==== TEXTE DE LECTURE ====
Les Robins des Bois de l’énergie : gaz gratuit pour quartier populaire, hôpital et petit commerce, pour un monde de biens communs, L’insoumission (22/03/23)

À Marseille, Lille, Paris ou Nice, les Robins des Bois de l’énergie, agents électriciens et gaziers, militants de la CGT Mines Energie, mènent des actions de résistance face aux puissantes entreprises du secteur.

De nuit, cagoulés, ces héros des temps modernes modifient les compteurs de gaz d’immeubles de quartiers populaires, d’hôpitaux ou de petits commerces. Ils bloquent les compteurs Linky (électricité) pour faire bénéficier les occupants de la gratuité ou de tarifs réduits. Et ils rétablissent l’électricité et le gaz des plus démunis dont le contrat a été suspendu.

La mise en concurrence des fournisseurs d’énergie, après la transposition dans la loi française des directives Européennes de 1996 et 199, a mis fin au monopole EDF-GDF et à ses tarifs stables. Avec les facteurs d’augmentation actuels : la guerre en Ukraine, les difficultés de fonctionnement des centrales nucléaires françaises, les coûts divers de production, les factures d’électricité et de gaz s’envolent. Les nouveaux prix de la prestation énergétique privent d’énergie les plus modestes dans l’impossibilité de payer, endettent et poussent à la faillite les petits commerces.
==== DONNÉES FOURNIES ====
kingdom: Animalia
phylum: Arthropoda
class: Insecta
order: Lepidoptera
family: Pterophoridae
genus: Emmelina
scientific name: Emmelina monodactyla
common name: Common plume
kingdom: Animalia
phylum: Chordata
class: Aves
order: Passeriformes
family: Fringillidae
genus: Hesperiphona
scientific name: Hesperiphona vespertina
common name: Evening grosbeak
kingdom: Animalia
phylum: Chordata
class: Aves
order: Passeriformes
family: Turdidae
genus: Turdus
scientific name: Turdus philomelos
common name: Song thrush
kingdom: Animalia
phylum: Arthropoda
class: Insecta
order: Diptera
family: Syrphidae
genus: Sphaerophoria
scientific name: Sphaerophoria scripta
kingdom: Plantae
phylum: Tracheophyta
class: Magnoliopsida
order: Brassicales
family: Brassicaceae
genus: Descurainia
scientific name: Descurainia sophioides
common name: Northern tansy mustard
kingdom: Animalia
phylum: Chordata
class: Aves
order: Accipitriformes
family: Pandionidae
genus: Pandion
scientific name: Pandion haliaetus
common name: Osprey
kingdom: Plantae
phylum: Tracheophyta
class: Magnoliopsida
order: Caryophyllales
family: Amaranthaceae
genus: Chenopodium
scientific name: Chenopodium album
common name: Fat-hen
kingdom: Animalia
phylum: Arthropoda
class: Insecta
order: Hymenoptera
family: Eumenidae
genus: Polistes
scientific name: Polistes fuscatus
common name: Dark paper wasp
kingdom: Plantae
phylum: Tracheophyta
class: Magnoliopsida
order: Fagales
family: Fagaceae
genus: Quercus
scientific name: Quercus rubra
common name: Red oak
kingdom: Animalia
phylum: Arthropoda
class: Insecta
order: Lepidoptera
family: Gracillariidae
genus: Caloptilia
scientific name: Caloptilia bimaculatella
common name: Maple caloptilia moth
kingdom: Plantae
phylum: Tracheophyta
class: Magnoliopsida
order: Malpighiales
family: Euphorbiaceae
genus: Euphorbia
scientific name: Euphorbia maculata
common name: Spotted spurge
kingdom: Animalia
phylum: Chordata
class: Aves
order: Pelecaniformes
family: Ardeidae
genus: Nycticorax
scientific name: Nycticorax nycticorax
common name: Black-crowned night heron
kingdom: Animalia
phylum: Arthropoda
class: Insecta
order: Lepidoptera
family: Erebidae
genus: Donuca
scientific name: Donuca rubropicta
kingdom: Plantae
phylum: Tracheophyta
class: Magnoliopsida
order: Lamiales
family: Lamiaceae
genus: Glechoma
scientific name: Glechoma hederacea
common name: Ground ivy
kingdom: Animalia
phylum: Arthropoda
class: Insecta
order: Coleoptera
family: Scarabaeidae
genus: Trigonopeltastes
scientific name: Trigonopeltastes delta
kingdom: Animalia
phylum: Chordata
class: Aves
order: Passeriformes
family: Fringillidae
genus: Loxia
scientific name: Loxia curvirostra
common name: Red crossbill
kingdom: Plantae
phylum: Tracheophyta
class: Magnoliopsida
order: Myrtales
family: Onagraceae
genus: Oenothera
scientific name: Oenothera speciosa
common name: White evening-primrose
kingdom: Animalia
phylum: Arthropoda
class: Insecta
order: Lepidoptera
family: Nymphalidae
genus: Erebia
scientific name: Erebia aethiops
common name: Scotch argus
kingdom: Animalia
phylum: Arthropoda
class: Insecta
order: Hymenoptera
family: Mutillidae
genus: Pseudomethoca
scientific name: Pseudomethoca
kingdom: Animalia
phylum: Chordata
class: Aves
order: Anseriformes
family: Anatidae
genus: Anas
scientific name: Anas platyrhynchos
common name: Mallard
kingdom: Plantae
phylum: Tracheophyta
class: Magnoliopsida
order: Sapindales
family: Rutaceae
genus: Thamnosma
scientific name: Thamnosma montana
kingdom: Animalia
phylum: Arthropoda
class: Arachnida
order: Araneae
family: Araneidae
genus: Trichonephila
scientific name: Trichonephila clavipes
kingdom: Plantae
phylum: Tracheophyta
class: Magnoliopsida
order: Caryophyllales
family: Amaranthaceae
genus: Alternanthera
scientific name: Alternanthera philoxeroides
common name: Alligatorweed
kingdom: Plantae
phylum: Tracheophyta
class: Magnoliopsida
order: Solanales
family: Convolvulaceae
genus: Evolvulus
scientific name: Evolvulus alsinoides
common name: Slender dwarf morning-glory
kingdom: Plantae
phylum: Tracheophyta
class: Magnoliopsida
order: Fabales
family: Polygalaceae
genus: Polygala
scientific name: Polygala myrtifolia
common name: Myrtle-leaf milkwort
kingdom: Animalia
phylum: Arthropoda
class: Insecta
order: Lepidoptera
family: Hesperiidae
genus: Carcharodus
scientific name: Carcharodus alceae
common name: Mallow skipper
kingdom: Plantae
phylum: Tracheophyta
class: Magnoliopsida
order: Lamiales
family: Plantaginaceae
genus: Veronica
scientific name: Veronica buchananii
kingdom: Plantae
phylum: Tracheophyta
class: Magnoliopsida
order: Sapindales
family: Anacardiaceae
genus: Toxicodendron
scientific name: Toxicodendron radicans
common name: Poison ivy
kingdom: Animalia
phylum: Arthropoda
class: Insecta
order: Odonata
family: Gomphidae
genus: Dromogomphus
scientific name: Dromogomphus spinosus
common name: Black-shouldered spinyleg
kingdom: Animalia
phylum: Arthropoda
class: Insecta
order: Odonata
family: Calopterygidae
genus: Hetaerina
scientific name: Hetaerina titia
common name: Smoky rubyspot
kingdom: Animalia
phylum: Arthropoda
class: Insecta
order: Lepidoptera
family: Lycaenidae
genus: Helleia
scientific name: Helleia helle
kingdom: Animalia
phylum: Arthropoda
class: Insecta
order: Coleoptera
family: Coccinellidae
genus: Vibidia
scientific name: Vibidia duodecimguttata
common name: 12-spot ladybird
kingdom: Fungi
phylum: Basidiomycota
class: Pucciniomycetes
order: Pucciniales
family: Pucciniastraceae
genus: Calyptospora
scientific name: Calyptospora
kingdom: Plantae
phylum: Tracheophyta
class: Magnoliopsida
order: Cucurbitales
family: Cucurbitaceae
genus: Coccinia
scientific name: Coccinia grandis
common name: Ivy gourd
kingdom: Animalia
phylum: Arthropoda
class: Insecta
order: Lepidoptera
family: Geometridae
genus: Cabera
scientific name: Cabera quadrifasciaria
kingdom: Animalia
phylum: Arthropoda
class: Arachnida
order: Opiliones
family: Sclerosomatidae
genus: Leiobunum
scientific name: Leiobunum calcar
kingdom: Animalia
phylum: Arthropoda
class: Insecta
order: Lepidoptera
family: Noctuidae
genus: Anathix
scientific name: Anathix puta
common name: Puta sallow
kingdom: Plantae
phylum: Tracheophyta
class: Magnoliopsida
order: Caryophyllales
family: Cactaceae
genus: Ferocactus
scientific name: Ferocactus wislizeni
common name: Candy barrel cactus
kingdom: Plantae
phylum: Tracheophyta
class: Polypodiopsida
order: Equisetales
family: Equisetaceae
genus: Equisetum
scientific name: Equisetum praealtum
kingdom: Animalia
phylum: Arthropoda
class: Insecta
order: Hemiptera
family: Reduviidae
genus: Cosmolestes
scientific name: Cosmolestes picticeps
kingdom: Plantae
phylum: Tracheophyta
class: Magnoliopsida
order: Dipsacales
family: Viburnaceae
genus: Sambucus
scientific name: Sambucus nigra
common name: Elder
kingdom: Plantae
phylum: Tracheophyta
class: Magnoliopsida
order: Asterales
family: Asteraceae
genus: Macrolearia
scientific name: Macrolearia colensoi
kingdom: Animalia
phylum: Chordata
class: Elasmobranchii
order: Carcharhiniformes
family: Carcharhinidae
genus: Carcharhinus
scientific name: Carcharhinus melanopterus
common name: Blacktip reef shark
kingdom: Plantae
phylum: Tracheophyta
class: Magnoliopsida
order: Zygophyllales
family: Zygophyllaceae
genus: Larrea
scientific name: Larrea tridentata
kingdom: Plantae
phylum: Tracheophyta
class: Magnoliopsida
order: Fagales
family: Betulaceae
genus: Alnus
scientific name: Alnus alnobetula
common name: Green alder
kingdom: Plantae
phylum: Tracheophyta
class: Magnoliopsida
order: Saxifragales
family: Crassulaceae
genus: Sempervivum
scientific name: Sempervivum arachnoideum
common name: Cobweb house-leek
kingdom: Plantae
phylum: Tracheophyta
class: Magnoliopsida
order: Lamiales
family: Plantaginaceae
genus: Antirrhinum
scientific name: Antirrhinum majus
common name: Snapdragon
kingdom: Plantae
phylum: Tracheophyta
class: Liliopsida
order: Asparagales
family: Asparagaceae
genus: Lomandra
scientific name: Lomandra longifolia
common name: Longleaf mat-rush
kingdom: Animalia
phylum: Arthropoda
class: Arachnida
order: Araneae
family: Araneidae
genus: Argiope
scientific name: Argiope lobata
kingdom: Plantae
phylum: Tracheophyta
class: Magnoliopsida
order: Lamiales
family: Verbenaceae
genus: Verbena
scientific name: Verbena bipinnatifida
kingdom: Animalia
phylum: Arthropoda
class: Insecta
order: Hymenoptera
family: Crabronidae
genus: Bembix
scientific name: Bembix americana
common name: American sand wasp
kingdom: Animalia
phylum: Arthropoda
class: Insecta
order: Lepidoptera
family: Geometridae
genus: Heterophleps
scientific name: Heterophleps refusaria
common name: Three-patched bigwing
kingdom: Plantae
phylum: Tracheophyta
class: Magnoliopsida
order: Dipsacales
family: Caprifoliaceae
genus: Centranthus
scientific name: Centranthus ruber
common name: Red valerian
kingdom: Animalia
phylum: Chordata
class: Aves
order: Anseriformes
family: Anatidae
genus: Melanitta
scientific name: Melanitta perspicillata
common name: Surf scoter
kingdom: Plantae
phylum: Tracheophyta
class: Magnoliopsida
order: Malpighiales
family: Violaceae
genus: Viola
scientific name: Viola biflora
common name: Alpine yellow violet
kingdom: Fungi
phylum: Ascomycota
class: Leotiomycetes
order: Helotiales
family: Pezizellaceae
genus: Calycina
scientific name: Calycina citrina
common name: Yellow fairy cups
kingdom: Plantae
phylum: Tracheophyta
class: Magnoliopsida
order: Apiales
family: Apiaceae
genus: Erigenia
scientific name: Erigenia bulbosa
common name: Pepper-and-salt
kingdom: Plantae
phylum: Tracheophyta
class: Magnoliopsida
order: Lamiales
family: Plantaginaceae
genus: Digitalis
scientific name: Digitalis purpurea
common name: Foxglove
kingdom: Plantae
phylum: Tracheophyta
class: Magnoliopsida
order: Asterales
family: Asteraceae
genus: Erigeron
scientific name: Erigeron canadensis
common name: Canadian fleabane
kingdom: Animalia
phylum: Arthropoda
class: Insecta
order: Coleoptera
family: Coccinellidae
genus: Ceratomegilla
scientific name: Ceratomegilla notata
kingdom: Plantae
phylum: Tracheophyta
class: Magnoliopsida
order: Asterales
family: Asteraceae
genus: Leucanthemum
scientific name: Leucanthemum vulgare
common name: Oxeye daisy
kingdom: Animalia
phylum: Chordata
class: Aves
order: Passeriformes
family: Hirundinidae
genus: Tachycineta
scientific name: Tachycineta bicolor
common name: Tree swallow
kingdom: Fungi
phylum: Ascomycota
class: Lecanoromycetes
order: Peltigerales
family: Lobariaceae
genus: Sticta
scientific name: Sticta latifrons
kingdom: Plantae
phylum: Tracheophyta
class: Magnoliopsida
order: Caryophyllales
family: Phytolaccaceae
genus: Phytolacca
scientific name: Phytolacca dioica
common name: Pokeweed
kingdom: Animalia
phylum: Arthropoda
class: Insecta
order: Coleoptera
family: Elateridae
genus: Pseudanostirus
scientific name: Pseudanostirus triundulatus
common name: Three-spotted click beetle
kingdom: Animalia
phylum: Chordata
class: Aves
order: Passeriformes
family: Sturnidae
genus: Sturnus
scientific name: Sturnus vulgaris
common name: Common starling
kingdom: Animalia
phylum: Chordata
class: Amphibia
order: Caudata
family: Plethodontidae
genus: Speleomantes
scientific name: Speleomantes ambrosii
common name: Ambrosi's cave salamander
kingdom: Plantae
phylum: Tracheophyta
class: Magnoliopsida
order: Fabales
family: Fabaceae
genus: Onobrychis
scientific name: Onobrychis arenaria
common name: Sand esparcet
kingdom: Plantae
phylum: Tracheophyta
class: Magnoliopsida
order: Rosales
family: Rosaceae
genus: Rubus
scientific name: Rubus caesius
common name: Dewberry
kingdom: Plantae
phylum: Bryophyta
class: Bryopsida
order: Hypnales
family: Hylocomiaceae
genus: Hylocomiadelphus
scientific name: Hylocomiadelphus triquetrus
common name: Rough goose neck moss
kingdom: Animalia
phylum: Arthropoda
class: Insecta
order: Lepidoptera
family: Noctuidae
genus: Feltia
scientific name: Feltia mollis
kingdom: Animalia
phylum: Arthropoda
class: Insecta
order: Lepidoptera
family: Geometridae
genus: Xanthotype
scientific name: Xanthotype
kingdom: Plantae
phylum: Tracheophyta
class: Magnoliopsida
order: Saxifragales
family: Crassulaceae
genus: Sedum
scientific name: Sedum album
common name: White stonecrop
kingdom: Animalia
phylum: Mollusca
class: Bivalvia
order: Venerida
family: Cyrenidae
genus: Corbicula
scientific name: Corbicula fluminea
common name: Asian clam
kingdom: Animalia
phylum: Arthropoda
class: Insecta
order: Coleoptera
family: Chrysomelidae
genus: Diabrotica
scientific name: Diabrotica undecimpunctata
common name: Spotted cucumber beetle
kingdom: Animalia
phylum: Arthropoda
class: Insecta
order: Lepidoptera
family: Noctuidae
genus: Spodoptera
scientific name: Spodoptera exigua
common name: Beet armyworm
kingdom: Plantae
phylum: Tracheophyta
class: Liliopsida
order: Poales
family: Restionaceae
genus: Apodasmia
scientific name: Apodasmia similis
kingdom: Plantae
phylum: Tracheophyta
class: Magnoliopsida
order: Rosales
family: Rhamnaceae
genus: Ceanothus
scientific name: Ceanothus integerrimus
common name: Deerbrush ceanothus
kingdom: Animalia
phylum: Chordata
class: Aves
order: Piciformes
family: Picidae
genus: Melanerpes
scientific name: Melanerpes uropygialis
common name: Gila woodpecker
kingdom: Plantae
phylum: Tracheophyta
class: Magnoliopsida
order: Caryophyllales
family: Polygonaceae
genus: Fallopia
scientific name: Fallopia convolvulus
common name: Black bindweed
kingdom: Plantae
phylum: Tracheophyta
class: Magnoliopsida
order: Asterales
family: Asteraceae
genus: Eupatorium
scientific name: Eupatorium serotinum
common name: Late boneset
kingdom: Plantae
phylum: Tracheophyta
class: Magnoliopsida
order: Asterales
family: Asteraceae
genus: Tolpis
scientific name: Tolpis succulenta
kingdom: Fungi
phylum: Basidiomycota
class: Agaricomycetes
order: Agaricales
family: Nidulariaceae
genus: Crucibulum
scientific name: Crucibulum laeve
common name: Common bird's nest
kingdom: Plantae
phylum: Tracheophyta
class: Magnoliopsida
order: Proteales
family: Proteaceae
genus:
====
CONSIGNES DE L'EXERCICE |
(a) En vous appuyant sur le texte consacré aux Robins des Bois de l'énergie, expliquez en une à trois phrases pourquoi les factures d'électricité et de gaz s'envolent.
(b) Répondez aux questions suivantes sur le texte consacré aux Robins des Bois de l'énergie :
(i) À quelle organisation appartiennent les militants présentés ?
(ii) Dans quels lieux modifient-ils les compteurs de gaz ?
(iii) Quel monopole la mise en concurrence des fournisseurs a-t-elle fait disparaître ?
(c) Prolongez le texte consacré aux Robins des Bois de l'énergie en reprenant après sa dernière phrase.

CORRIGÉ DE L'EXERCICE |
(a) La mise en concurrence des fournisseurs d'énergie a mis fin au monopole EDF-GDF et à ses tarifs stables. S'y ajoutent des facteurs d'augmentation actuels : la guerre en Ukraine, les difficultés de fonctionnement des centrales nucléaires françaises et les coûts divers de production.

(b)
(i) À la CGT Mines Energie.
(ii) Dans des immeubles de quartiers populaires, des hôpitaux et des petits commerces.
(iii) Le monopole EDF-GDF.

(c)
Face à une paupérisation énergétique due au capitalisme sauvage, l’action des Robins des Bois démontre que les travailleurs sont les réels détenteurs du pouvoir lorsqu’ils décident de prendre leur vie en main. Elle montre le chemin d’un monde nouveau, dans lequel les biens communs seraient en libre accès. Notre article.

Les Robins des Bois de l’énergie : tarifs réduits ou gratuits pour les quartiers populaires, les hôpitaux et petits commerces

Depuis Janvier 2023, les quotidiens relatent les actions des Robins des Bois de l’énergie, agents électriciens et gaziers, militants de la CGT Mines Energie. Dans de grandes métropoles, Paris, Marseille, Nice ou Lille, mais également dans la Vienne, les Robins des Bois de l’énergie modifient les tarifs de gaz en manipulant les compteurs placés dans les immeubles. Armés de leur clé à pipe, ils changent les boitiers enregistrant la consommation de gaz dans les quartiers populaires, les immeubles modestes, hôpitaux, crèches et services publics, mais aussi au bénéfice de petits commerces. Ils rétablissent le gaz et l’électricité chez les personnes dont le contrat a été suspendu pour non-paiement.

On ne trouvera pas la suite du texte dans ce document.